The brain-gut connection is no joke; it can link anxiety to stomach troubles and vice versa. Have you ever gone through “butterflies” in the stomach? Do certain situations make you “feel nauseous”?
Have you ever had a “gut-wrenching” experience? We use these expressions for a reason. The GI (gastrointestinal tract) is sensitive to emotion. Anxiety, anger, joy, sadness — all of these feelings (and others) can generate symptoms in the gut .
The brain has a direct impact on the intestines and stomach. For instance, the very thought of having food can release the stomach’s juices before food gets there. This connection goes both ways. A troubled brain may send signals to the gut, just as a troubled intestine can send signals to the brain.
Therefore, a person’s intestinal or stomach distress can be the cause or the product of stress, anxiety, or depression. That’s because the gastrointestinal (GI) system and the brain are intimately connected .

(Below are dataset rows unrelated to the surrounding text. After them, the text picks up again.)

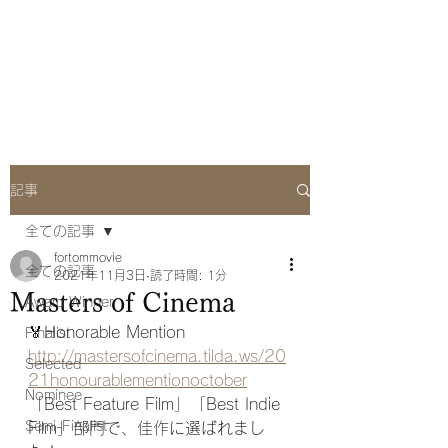
she Q Official
Website
記事
全ての記事
fortommovie
全ての記事
2021年11月3日
読了時間: 1分
Masters of Cinema
Award Winner
🏅Honorable Mention
Finalist
http://mastersofcinema.tilda.ws/20
Selected
21honourablementionoctober
Nominee
「Best Feature Film」「Best Indie 
Semi-Finalist
Film」部門で、佳作に選ばれまし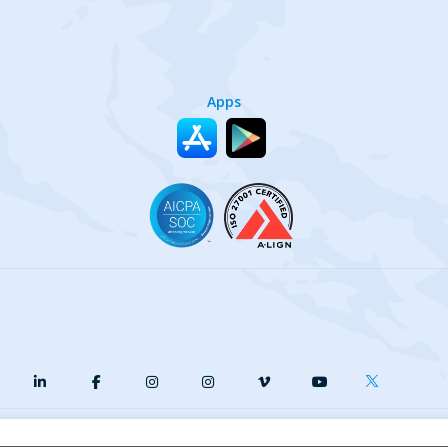
Apps
y
Terms of Service
Our Cookie Policy
Your privacy choices
DMCA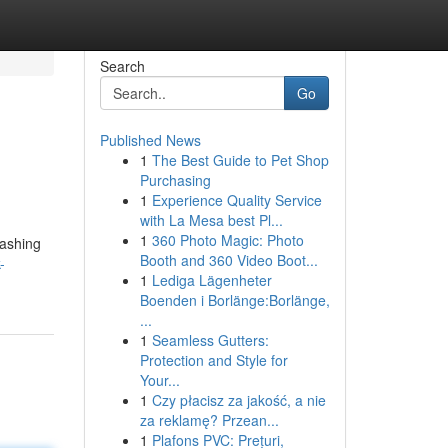
Search
Go
Published News
1
The Best Guide to Pet Shop
Purchasing
1
Experience Quality Service
with La Mesa best Pl...
1
360 Photo Magic: Photo
washing
Booth and 360 Video Boot...
-
1
Lediga Lägenheter
Boenden i Borlänge:Borlänge,
...
1
Seamless Gutters:
Protection and Style for
Your...
1
Czy płacisz za jakość, a nie
za reklamę? Przean...
1
Plafons PVC: Prețuri,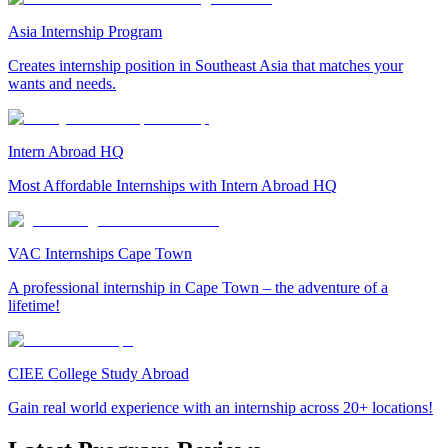
Asia Internship Program
Creates internship position in Southeast Asia that matches your
wants and needs.
Intern Abroad HQ
Most Affordable Internships with Intern Abroad HQ
VAC Internships Cape Town
A professional internship in Cape Town – the adventure of a
lifetime!
CIEE College Study Abroad
Gain real world experience with an internship across 20+ locations!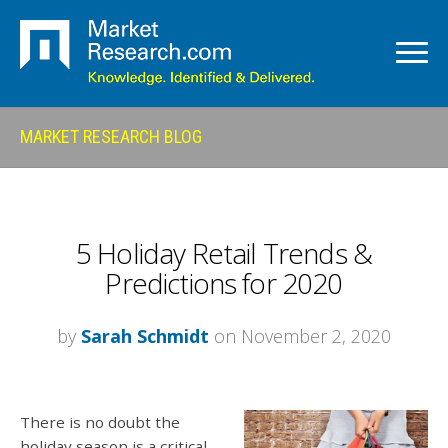
MARKET RESEARCH BLOG
5 Holiday Retail Trends &
Predictions for 2020
by
Sarah Schmidt
on November 2, 2020
There is no doubt the
holiday season is a critical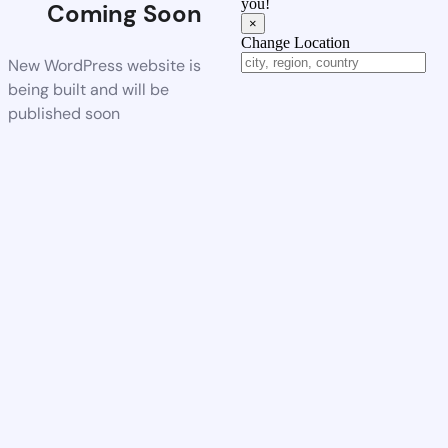
you!
Coming Soon
×
Change Location
New WordPress website is
being built and will be
published soon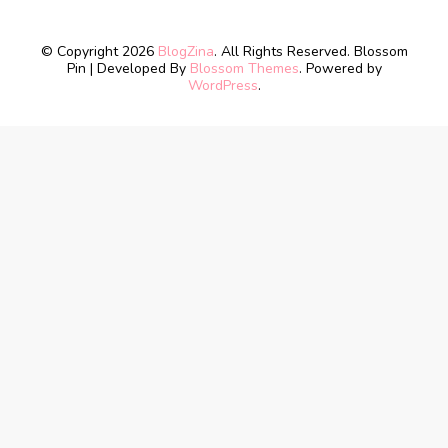
© Copyright 2026
BlogZina
. All Rights Reserved.
Blossom
Pin | Developed By
Blossom Themes
. Powered by
WordPress
.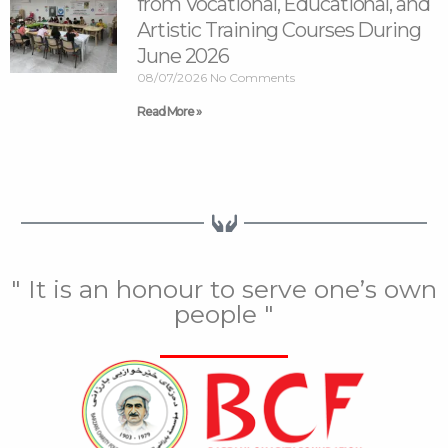
from Vocational, Educational, and
Artistic Training Courses During
June 2026
08/07/2026
No Comments
Read More »
" It is an honour to serve one’s own
people "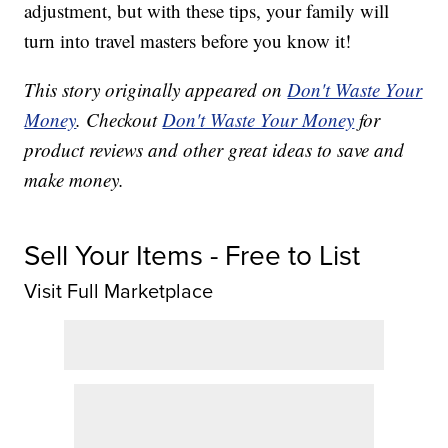
adjustment, but with these tips, your family will
turn into travel masters before you know it!
This story originally appeared on
Don't Waste Your
Money
. Checkout
Don't Waste Your Money
for
product reviews and other great ideas to save and
make money.
Sell Your Items - Free to List
Visit Full Marketplace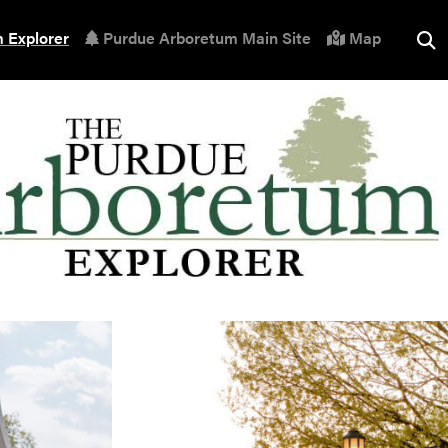
 Explorer
Purdue Arboretum Main Site
Map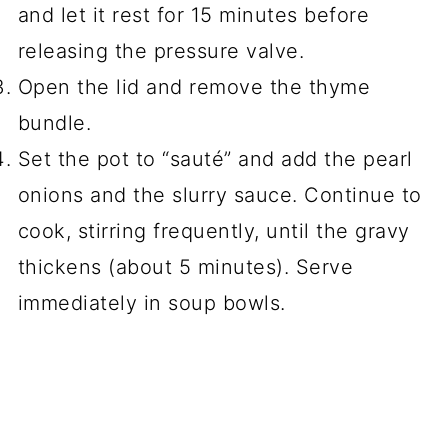
and let it rest for 15 minutes before
releasing the pressure valve.
Open the lid and remove the thyme
bundle.
Set the pot to “sauté” and add the pearl
onions and the slurry sauce. Continue to
cook, stirring frequently, until the gravy
thickens (about 5 minutes). Serve
immediately in soup bowls.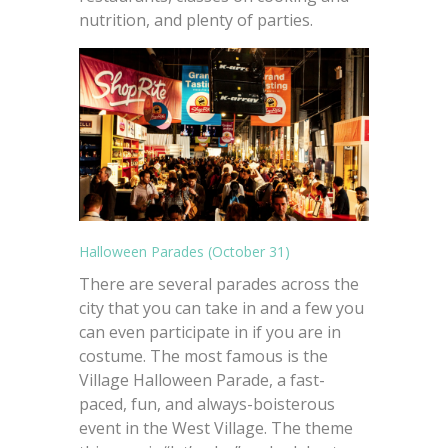
nutrition, and plenty of parties.
Halloween Parades (October 31)
There are several parades across the
city that you can take in and a few you
can even participate in if you are in
costume. The most famous is the
Village Halloween Parade, a fast-
paced, fun, and always-boisterous
event in the West Village. The theme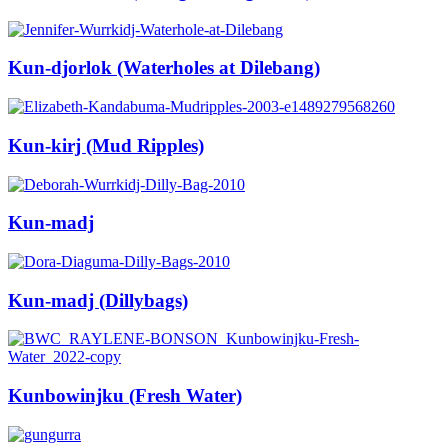
Kun-djorlok (Waterholes at Dilebang)
Kun-kirj (Mud Ripples)
Kun-madj
Kun-madj (Dillybags)
Kunbowinjku (Fresh Water)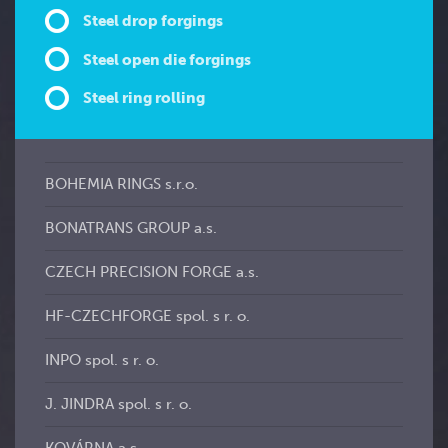
Steel drop forgings
Steel open die forgings
Steel ring rolling
BOHEMIA RINGS s.r.o.
BONATRANS GROUP a.s.
CZECH PRECISION FORGE a.s.
HF-CZECHFORGE spol. s r. o.
INPO spol. s r. o.
J. JINDRA spol. s r. o.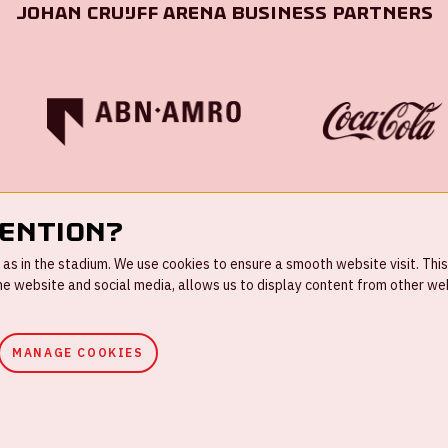
Johan Cruijff ArenA Business Partners
tention?
s in the stadium. We use cookies to ensure a smooth website visit. This
 website and social media, allows us to display content from other webs
MANAGE COOKIES
ouse rules
Privacystatement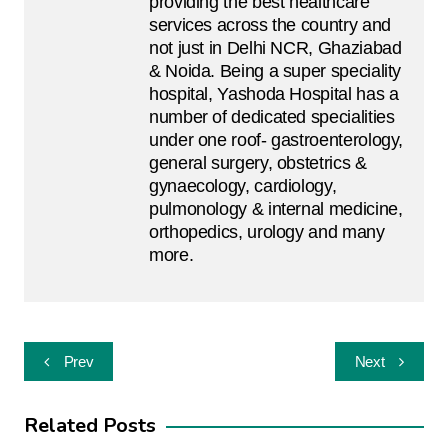
providing the best healthcare
services across the country and
not just in Delhi NCR, Ghaziabad
& Noida. Being a super speciality
hospital, Yashoda Hospital has a
number of dedicated specialities
under one roof- gastroenterology,
general surgery, obstetrics &
gynaecology, cardiology,
pulmonology & internal medicine,
orthopedics, urology and many
more.
Post
Prev
Next
navigation
Related Posts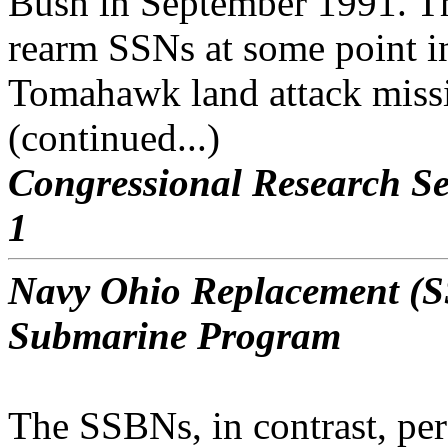
Bush in September 1991. The
rearm SSNs at some point in
Tomahawk land attack miss
(continued...)
Congressional Research Se
1
Navy Ohio Replacement (SS
Submarine Program
The SSBNs, in contrast, per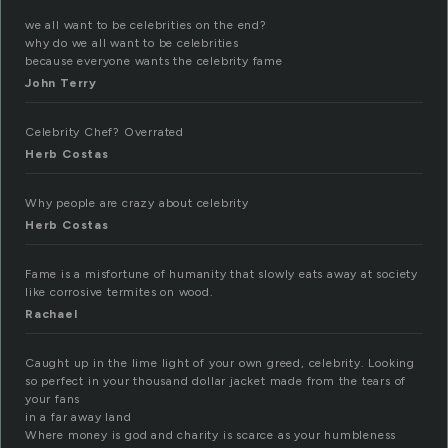
we all want to be celebrities on the end?
why do we all want to be celebrities
because everyone wants the celebrity fame
John Terry
Celebrity Chef? Overrated
Herb Costas
Why people are crazy about celebrity
Herb Costas
Fame is a misfortune of humanity that slowly eats away at society
like corrosive termites on wood.
Rachael
Caught up in the lime light of your own greed, celebrity. Looking
so perfect in your thousand dollar jacket made from the tears of
your fans
in a far away land
Where money is god and charity is scarce as your humbleness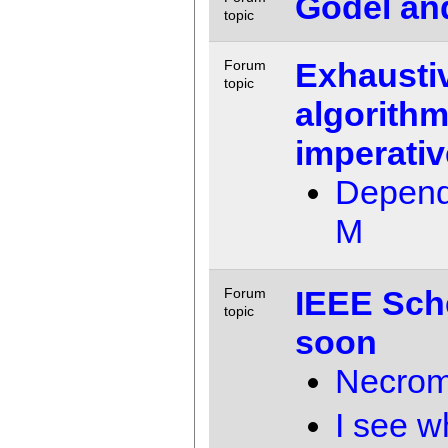
Godel and
topic
Exhausti
Forum
topic
algorithm
imperativ
Depend
M
IEEE Sch
Forum
topic
soon
Necrom
I see w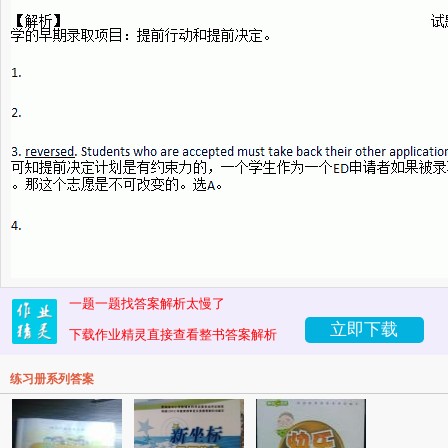
一题一题找答案解析太慢了
立即下载
下载作业精灵直接查看整书答案解析
练习册系列答案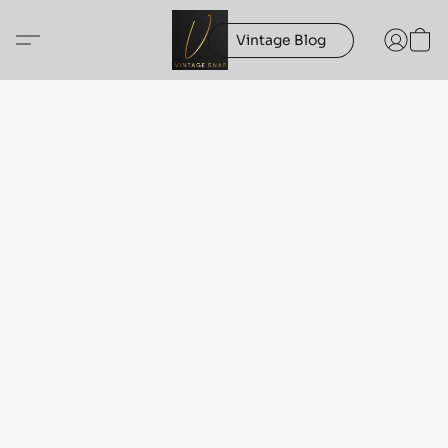
Vintage Blog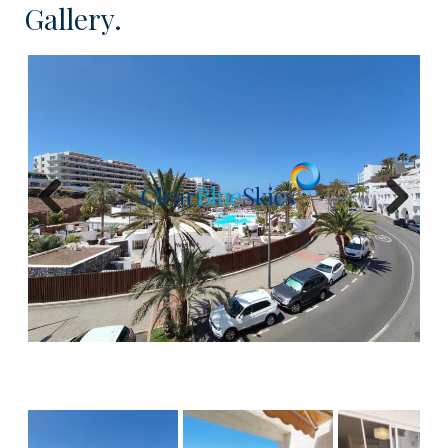
Gallery.
This spacious 63m² apartment is located on the
2nd floor with lift access. The apartment consists
of an open plan fitted kitchen with dining area and
lounge which is flooded with light, leading onto the
private terrace. The bedroom is situated to the
rear of the property and comes with fitted
wardrobes, and the bathroom features a bath
Previous
Next
with overhead shower and double vanity sinks. The
apartment enjoys an impressive outlook over the
Hard Rock Hotel where owners can make the
most of the amazing facilities in the Hard Rock lido,
at their convenience.
In summary, this well priced apartment offers an
excellent opportunity for buyers looking to add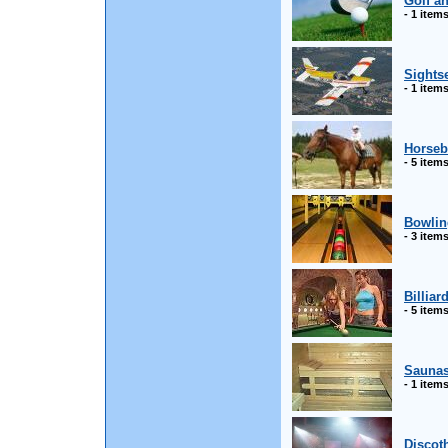
Golf a
- 1 item
Sightse
- 1 item
Horseb
- 5 item
Bowlin
- 3 item
Billiar
- 5 item
Sauna
- 1 item
Discot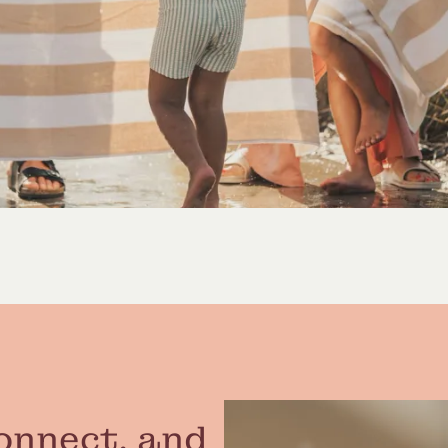
onnect, and 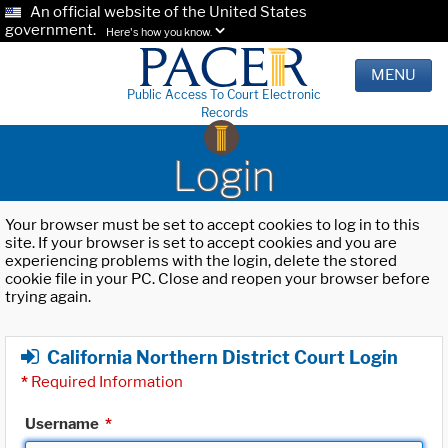
An official website of the United States
government.
Here's how you know.
MENU
Public Access To Court Electronic
Records
Login
Your browser must be set to accept cookies to log in to this
site. If your browser is set to accept cookies and you are
experiencing problems with the login, delete the stored
cookie file in your PC. Close and reopen your browser before
trying again.
California Northern District Court Login
*
Required Information
Username
*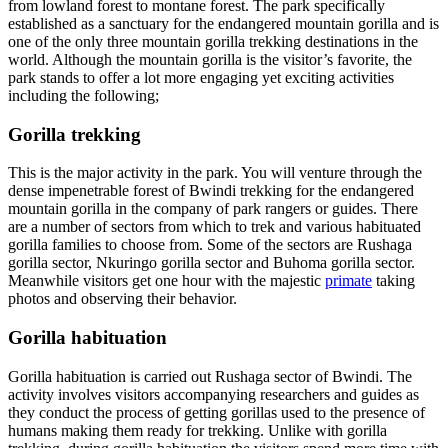
from lowland forest to montane forest. The park specifically
established as a sanctuary for the endangered mountain gorilla and is
one of the only three mountain gorilla trekking destinations in the
world. Although the mountain gorilla is the visitor’s favorite, the
park stands to offer a lot more engaging yet exciting activities
including the following;
Gorilla trekking
This is the major activity in the park. You will venture through the
dense impenetrable forest of Bwindi trekking for the endangered
mountain gorilla in the company of park rangers or guides. There
are a number of sectors from which to trek and various habituated
gorilla families to choose from. Some of the sectors are Rushaga
gorilla sector, Nkuringo gorilla sector and Buhoma gorilla sector.
Meanwhile visitors get one hour with the majestic
primate
taking
photos and observing their behavior.
Gorilla habituation
Gorilla habituation is carried out Rushaga sector of Bwindi. The
activity involves visitors accompanying researchers and guides as
they conduct the process of getting gorillas used to the presence of
humans making them ready for trekking. Unlike with gorilla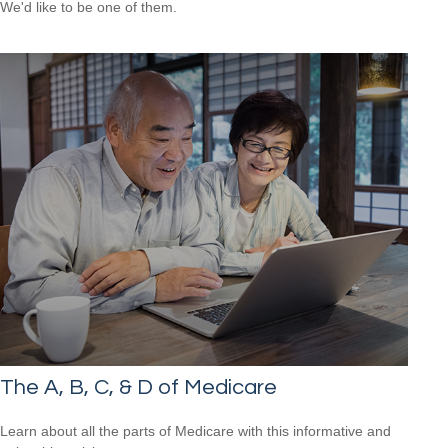
We'd like to be one of them.
The A, B, C, & D of Medicare
Learn about all the parts of Medicare with this informative and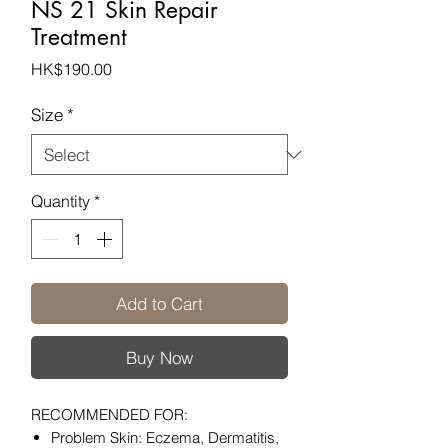
NS 21 Skin Repair
Treatment
Price
HK$190.00
Size
*
Quantity
*
Add to Cart
Buy Now
RECOMMENDED FOR:
Problem Skin: Eczema, Dermatitis,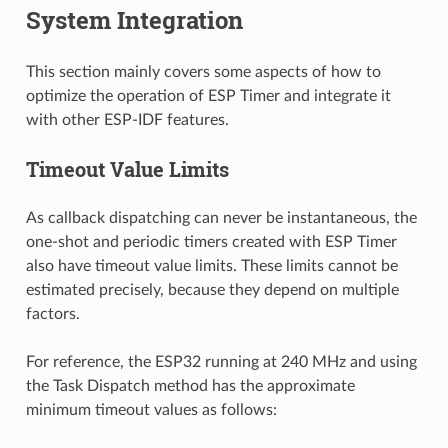
System Integration
This section mainly covers some aspects of how to
optimize the operation of ESP Timer and integrate it
with other ESP-IDF features.
Timeout Value Limits
As callback dispatching can never be instantaneous, the
one-shot and periodic timers created with ESP Timer
also have timeout value limits. These limits cannot be
estimated precisely, because they depend on multiple
factors.
For reference, the ESP32 running at 240 MHz and using
the Task Dispatch method has the approximate
minimum timeout values as follows: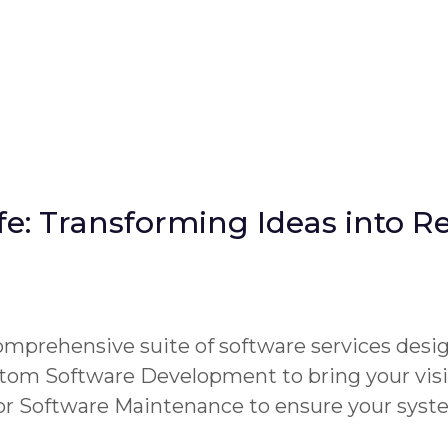
fe: Transforming Ideas into Re
omprehensive suite of software services desi
tom Software Development to bring your visi
 or Software Maintenance to ensure your syst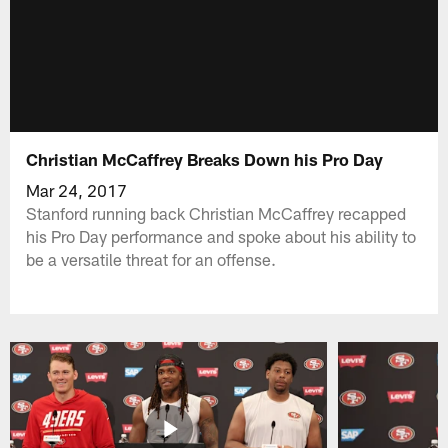
Christian McCaffrey Breaks Down his Pro Day
Mar 24, 2017
Stanford running back Christian McCaffrey recapped
his Pro Day performance and spoke about his ability to
be a versatile threat for an offense.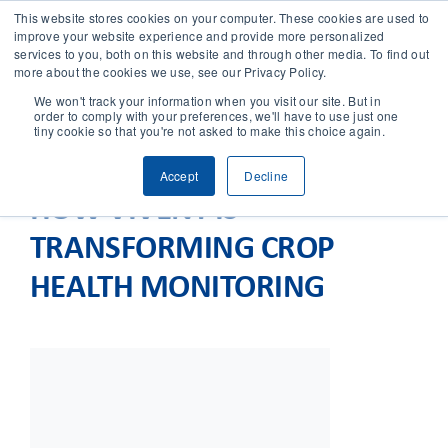
This website stores cookies on your computer. These cookies are used to
improve your website experience and provide more personalized
services to you, both on this website and through other media. To find out
CONTACT
more about the cookies we use, see our Privacy Policy.
We won't track your information when you visit our site. But in
order to comply with your preferences, we'll have to use just one
SOLUTIONS
tiny cookie so that you're not asked to make this choice again.
Accept
Decline
TECHNOLOGY
HOW VIVENT IS
TRANSFORMING CROP
CASES
HEALTH MONITORING
COMPANY
NEWS & RESEARCH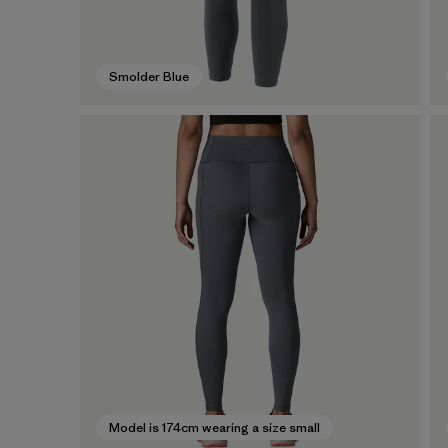
Smolder Blue
Model is 174cm wearing a size small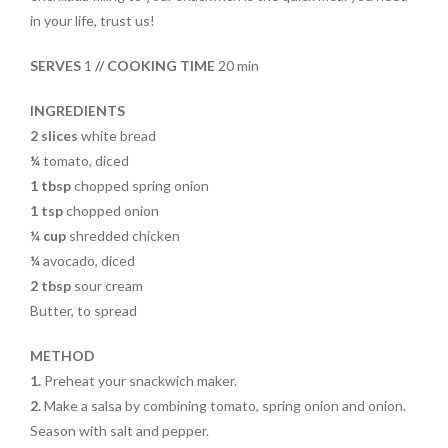
o
t
in your life, trust us!
o
SERVES
1
// COOKING TIME
20 min
k
INGREDIENTS
2
slices
white bread
¼
tomato, diced
1 tbsp
chopped spring onion
1 tsp
chopped onion
¼ cup
shredded chicken
¼
avocado, diced
2 tbsp
sour cream
Butter, to spread
METHOD
1.
Preheat your snackwich maker.
2.
Make a salsa by combining tomato, spring onion and onion.
Season with salt and pepper.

This is notably true in instances where a person experiences gastrointestinal upset with no apparent physical cause. It is difficult for such functional GI disorders to try to heal a distressed gut without considering the role of stress and emotion .
The gut can affect concentration in a few ways. On a basic note, when you have indigestion, bloating, or gas, you are uncomfortable and cannot focus on tasks or conversations.
Physiologically, the gut can also influence concentration via the brain-gut axis. The brain-gut connection is a bidirectional highway that transmits crucial data between the brain and the GI tract .
Studies have proved that an imbalance in the gut microbiome can negatively affect learning and memory function, lead to mood changes, and lead to inflammation in the brain.
A chronically unhealthy gut can cause an altered microbiome with pathogenic bacteria species imbalance. This can impair metabolism, leading to too high or too low neurotransmitters, then cause difficulty with focus, concentration, and lack of mental clarity.
It can also contribute to a shortage of substrates for optimal mitochondrial function, which then does not provide adequate energy for the brain to function.
These symptoms are often attributed to brain fog, and luckily there are steps to manage them. If the problems are concerning or persistent, though, it’s a good idea to visit a neurologist or doctor.
If you find yourself struggling to focus or think you may be suffering from brain fog, pay attention to the gut. Here are few tips to support a healthy microbiome from experts:
Gut dysbiosis crops up when the bad bacteria in the gut begins to exceed the good. Probiotic supplements help handle dysbiosis by introducing more of those helpful bugs to the microbiome.
Effective probiotics will help manage gas, bloating, or other forms of abdominal discomfort for many individuals. For a few, it will translate to less brain fog, less fatigue, more energy.
[Also Read: Foods High in Probiotics]
These supplements act to break down what we eat into tiny particles, making it simpler to process our food and absorb its nutrients.
Take 1 or 2 caplets of digestive enzymes with the heaviest meal, either dinner or lunch. Choose a digestive enzyme with lipase (which breaks down fat), amylase (which breaks down starch), and protease (which breaks down protein).
Stress and poor diet can cause a leaky gut—when the junctions between cells of the intestinal lining loosen, allowing toxins and foreign substances to leak into the remaining of the circulation, impacting the whole body. This amino acid works to strengthen the gut lining and help to “seal” it; take 1 to 2 grams daily.
[Read: Benefits of Glutamine]
If we don’t accomplish all of our to-do’s in one day, it can be challenging to fall asleep. Instead of getting rest, we lie in bed thinking about everything that needs to get done. Sadly, lack of sleep can adversely affect the gut and, therefore, lead to less concentration the next day. This may become a vicious cycle if sleep is not a priority.
Several experts suggest establishing a nightly regimen and sticking to a consistent bedtime to promote more restful sleep. Winding down the mind with yoga, meditation, journaling, or other stress-management approaches may also help.
[Read: How much sleep do we need]
If we’re struggling to focus throughout the day and feel like our list of responsibilities keeps increasing, it can feel like time is closing in on us. To destroy that scarcity mindset and reclaim time in our day, go for a walk—even if it’s for just 5 minutes.
To further improve daily movement, lack of focus and exposure to nature have been shown to improve mood, improve concentration, optimize sleep, decrease anxiety, and enhance optimism about life in general.
Indulging in nature (and away from the computer screen) is also helpful for gut health. As we narrow our contact with nature, other humans, and animals, we get a more narrow microbiome. And since the wisest thing to do is restrict human interaction right now, interacting with nature becomes even more crucial.
[Read: Benefits of Walking for Health]
Increasing mindfulness and lowering stress will reduce the overproduction of stress hormones, which will, in turn, quiet those signals that alert the gut. There are several ways to work mindfulness into the day, and we may find many of them easier to employ than we think.
Several people are struggling to concentrate, even more so than normal these days. Because of the brain-gut axis, gut dysbiosis could be playing a role in lack of focus and brain fog. Prioritizing the gut, along with mental health, can help.